From: Paolo Bonzini <pbonzini@redhat.com>
To: Junaid Shahid <junaids@google.com>, kvm@vger.kernel.org
Cc: jmattson@google.com, seanjc@google.com, bgardon@google.com,
dmatlack@google.com
Subject: Re: [PATCH] kvm: x86: mmu: Make NX huge page recovery period configurable
Date: Sat, 16 Oct 2021 09:00:22 +0200 [thread overview]
Message-ID: <f513e90b-8eed-53ef-6c80-e588f1260e18@redhat.com> (raw)

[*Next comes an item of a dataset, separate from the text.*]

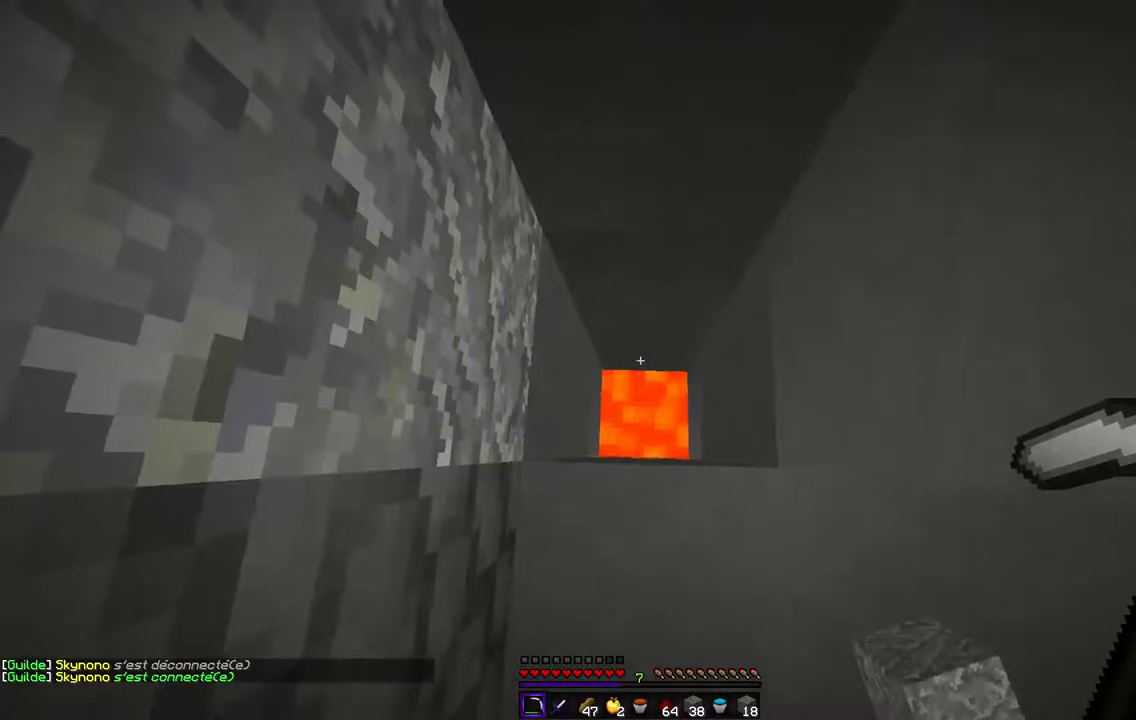
{"keys": [], "mouse": [], "events": []}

In-Reply-To: <20211016005052.3820023-1-junaids@google.com>
On 16/10/21 02:50, Junaid Shahid wrote:
> Currently, the NX huge page recovery thread wakes up every minute and
> zaps 1/nx_huge_pages_recovery_ratio of the total number of split NX
> huge pages at a time. This is intended to ensure that only a
> relatively small number of pages get zapped at a time. But for very
> large VMs (or more specifically, VMs with a large number of
> executable pages), a period of 1 minute could still result in this
> number being too high (unless the ratio is changed significantly,
> but that can result in split pages lingering on for too long).
>
> This change makes the period configurable instead of fixing it at
> 1 minute (though that is still kept as the default). Users of
> large VMs can then adjust both the ratio and the period together to
> reduce the number of pages zapped at one time while still
> maintaining the same overall duration for cycling through the
> entire list (e.g. the period could be set to 1 second and the ratio
> to 3600 to maintain the overall cycling period of 1 hour).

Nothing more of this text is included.